Pursuing programmes of urban renewal and slum upgrading in decaying urban centres, Preparation of cadastral maps for all urban centres as a basis for efficient urban planning and development; Development of comprehensive master plans to ensure coordinated development, Establishment of a national urban information database for planning and raising citizens awareness and access to information, Implementation of community-based urban development projects in thirteen locations, Preparation of strategic regional development plans for the six geopolitical zones to reduce regional imbalances; Implementation of programmes directed at bridging the rural-urban divide; development of satellite towns to redirect growth to the hinterlands and Building capacities for improved management, urban development and Providing adequate shelter for all. The housing scenario in Nigeria is essentially one of inadequacy in quantity and quality. A widening gap exists between expectation and the capability of realization. The difficulty in mobilizing sufficient funds into the National Housing Fund has made it impossible to appreciably increase the housing stock. Other problems are poor access to land, secure tenure, no availability of cheap building materials, poorly developed local building materials base and absence of infrastructure on land for housing development. In response to these challenges and to promote sustainability, a new National Housing Policy of Government was developed in year 2001 which has the primary goal of ensuring that “All Nigerians own or have access to decent, safe and sanitary housing at affordable cost and with secure tenure”.
Years of poor governance eroded the rule of law and bred corruption.

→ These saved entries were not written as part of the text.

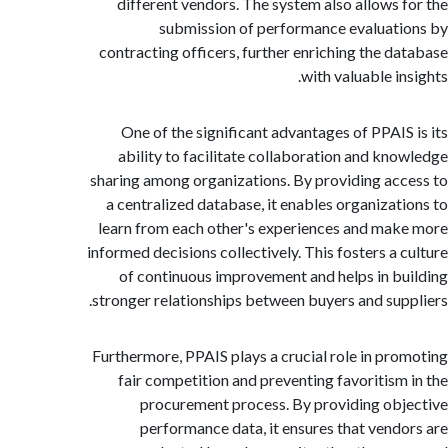
different vendors. The system also allows 
submission of performance evaluat
contracting officers, further enriching the d
with valuable i
One of the significant advantages of PPAIS
ability to facilitate collaboration and kn
sharing among organizations. By providing ac
a centralized database, it enables organizat
learn from each other's experiences and ma
informed decisions collectively. This fosters a 
of continuous improvement and helps in b
stronger relationships between buyers and sup
Furthermore, PPAIS plays a crucial role in pr
fair competition and preventing favoritism
procurement process. By providing ob
performance data, it ensures that vend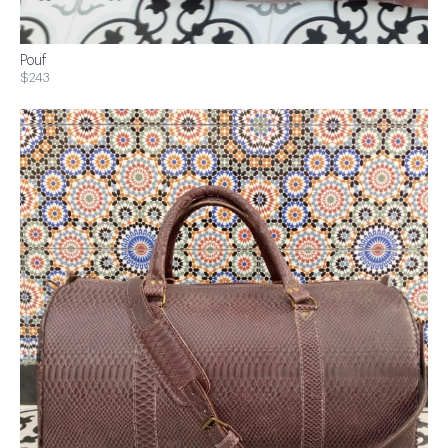
Pouf
$243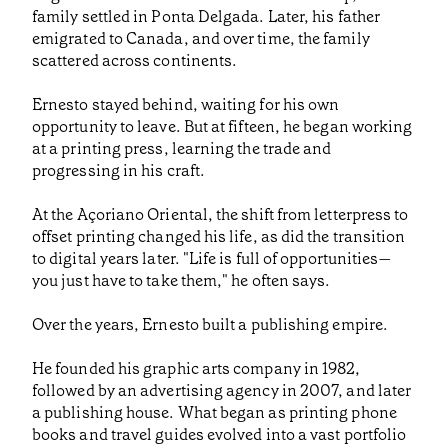
family settled in Ponta Delgada. Later, his father
emigrated to Canada, and over time, the family
scattered across continents.
Ernesto stayed behind, waiting for his own
opportunity to leave. But at fifteen, he began working
at a printing press, learning the trade and
progressing in his craft.
At the Açoriano Oriental, the shift from letterpress to
offset printing changed his life, as did the transition
to digital years later. "Life is full of opportunities—
you just have to take them," he often says.
Over the years, Ernesto built a publishing empire.
He founded his graphic arts company in 1982,
followed by an advertising agency in 2007, and later
a publishing house. What began as printing phone
books and travel guides evolved into a vast portfolio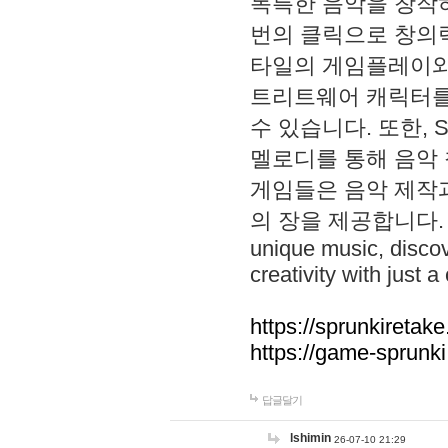
독특한 음악을 창작하
번의 클릭으로 창의력을 발
타일의 게임플레이와 S
트리트웨어 캐릭터를
수 있습니다. 또한, S
멜로디를 통해 음악
게임들은 음악 제작
의 장을 제공합니다. Explo
unique music, disco
creativity with just a 
https://sprunkiretake
https://game-sprunk
답글달기
lshimin
26-07-10 21:29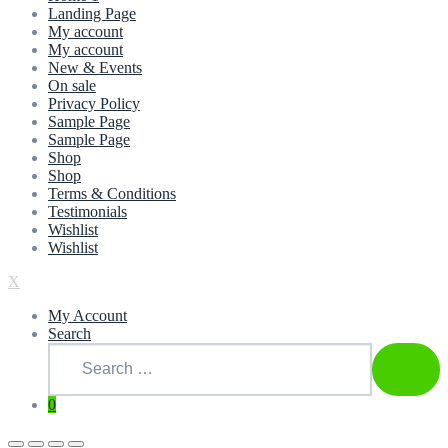
Landing Page
My account
My account
New & Events
On sale
Privacy Policy
Sample Page
Sample Page
Shop
Shop
Terms & Conditions
Testimonials
Wishlist
Wishlist
X
My Account
Search
Search
for:
SEAR
0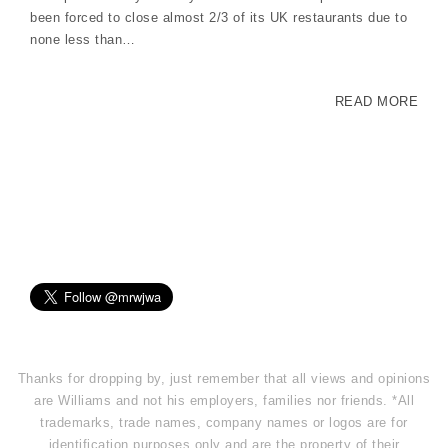
been forced to close almost 2/3 of its UK restaurants due to
none less than…
READ MORE
Thanks for dropping by, just remember that all views and opinions
are Williams and not his employers, families nor friends. *All
trademarks, trade names, company names or logos are for
identification purposes only and are the property of their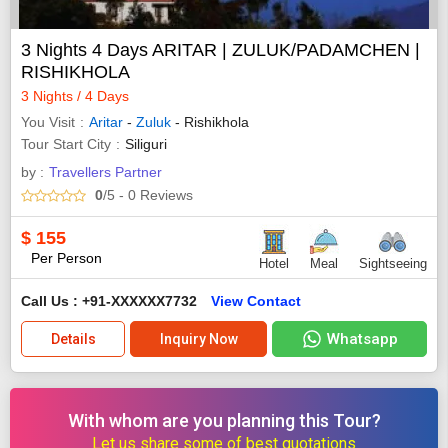
3 Nights 4 Days ARITAR | ZULUK/PADAMCHEN |
RISHIKHOLA
3 Nights / 4 Days
You Visit
Aritar
-
Zuluk
- Rishikhola
Tour Start City
Siliguri
by :
Travellers Partner
0
/5
- 0
Reviews
$
155
Per Person
Hotel
Meal
Sightseeing
Call Us : +91-XXXXXX7732
View Contact
Whatsapp
Details
Inquiry Now
With whom are you planning this Tour?
Let us share some of best quotations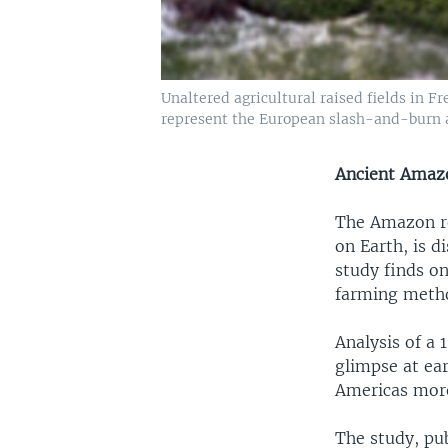
Unaltered agricultural raised fields in
represent the European slash-and-burn a
Ancient Amaz
The Amazon reg
on Earth, is d
study finds on
farming meth
Analysis of a 
glimpse at ear
Americas more
The study, pu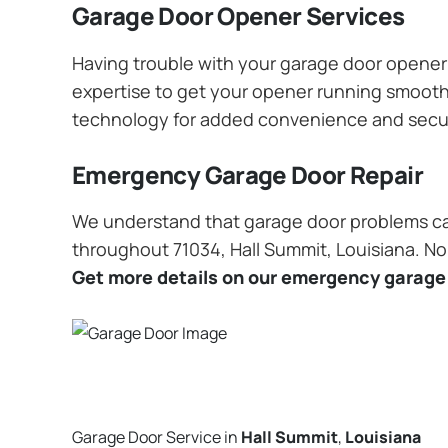
Garage Door Opener Services
Having trouble with your garage door opener? 
expertise to get your opener running smoothly
technology for added convenience and secu
Emergency Garage Door Repair
We understand that garage door problems ca
throughout 71034, Hall Summit, Louisiana. No 
Get more details on our emergency garage 
Garage Door Service in
Hall Summit
,
Louisiana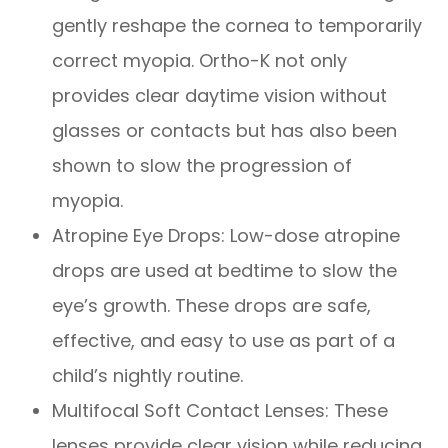
gently reshape the cornea to temporarily
correct myopia. Ortho-K not only
provides clear daytime vision without
glasses or contacts but has also been
shown to slow the progression of
myopia.
Atropine Eye Drops: Low-dose atropine
drops are used at bedtime to slow the
eye’s growth. These drops are safe,
effective, and easy to use as part of a
child’s nightly routine.
Multifocal Soft Contact Lenses: These
lenses provide clear vision while reducing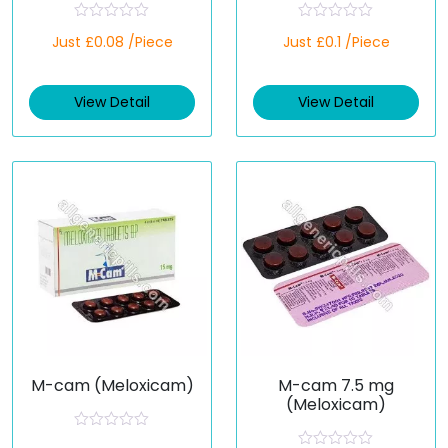
R
R
Just £0.08 /Piece
Just £0.1 /Piece
a
a
t
t
e
e
d
d
View Detail
View Detail
0
0
o
o
u
u
t
t
o
o
f
f
5
5
M-cam (Meloxicam)
M-cam 7.5 mg
(Meloxicam)
R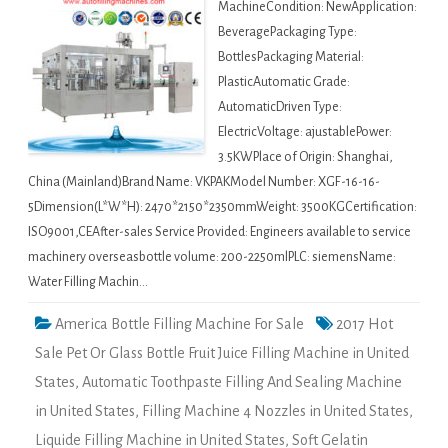
MachineCondition: NewApplication:
BeveragePackaging Type:
BottlesPackaging Material:
PlasticAutomatic Grade:
AutomaticDriven Type:
ElectricVoltage: ajustablePower:
3.5KWPlace of Origin: Shanghai,
China (Mainland)Brand Name: VKPAKModel Number: XGF-16-16-
5Dimension(L*W*H): 2470*2150*2350mmWeight: 3500KGCertification:
ISO9001,CEAfter-sales Service Provided: Engineers available to service
machinery overseasbottle volume: 200-2250mlPLC: siemensName:
Water Filling Machin…
America Bottle Filling Machine For Sale
2017 Hot
Sale Pet Or Glass Bottle Fruit Juice Filling Machine in United
States
,
Automatic Toothpaste Filling And Sealing Machine
in United States
,
Filling Machine 4 Nozzles in United States
,
Liquide Filling Machine in United States
,
Soft Gelatin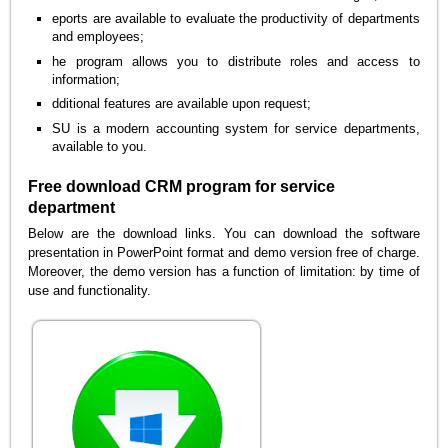
eports are available to evaluate the productivity of departments
and employees;
he program allows you to distribute roles and access to
information;
dditional features are available upon request;
SU is a modern accounting system for service departments,
available to you.
Free download CRM program for service
department
Below are the download links. You can download the software
presentation in PowerPoint format and demo version free of charge.
Moreover, the demo version has a function of limitation: by time of
use and functionality.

Nigerians are frequently unhappy with current political and economic conditions, but strong majorities support the broad democratic ideal and reject alternatives to a competitive, accountable democracy. However, public opinions clearly reflect the strains on the system, and the dangers of deep, persistent popular frustration with present governance. The April 2007 elections significantly affected the legitimacy of Nigeria’s fragile democracy. Since a highly flawed and unstable election exercise has discouraged voters and undermine the foundations of this democratic rule, I believe, a credible, peaceful electoral process would reinforce confidence in basic institutions and as well restore a measure of patience with this democratic system.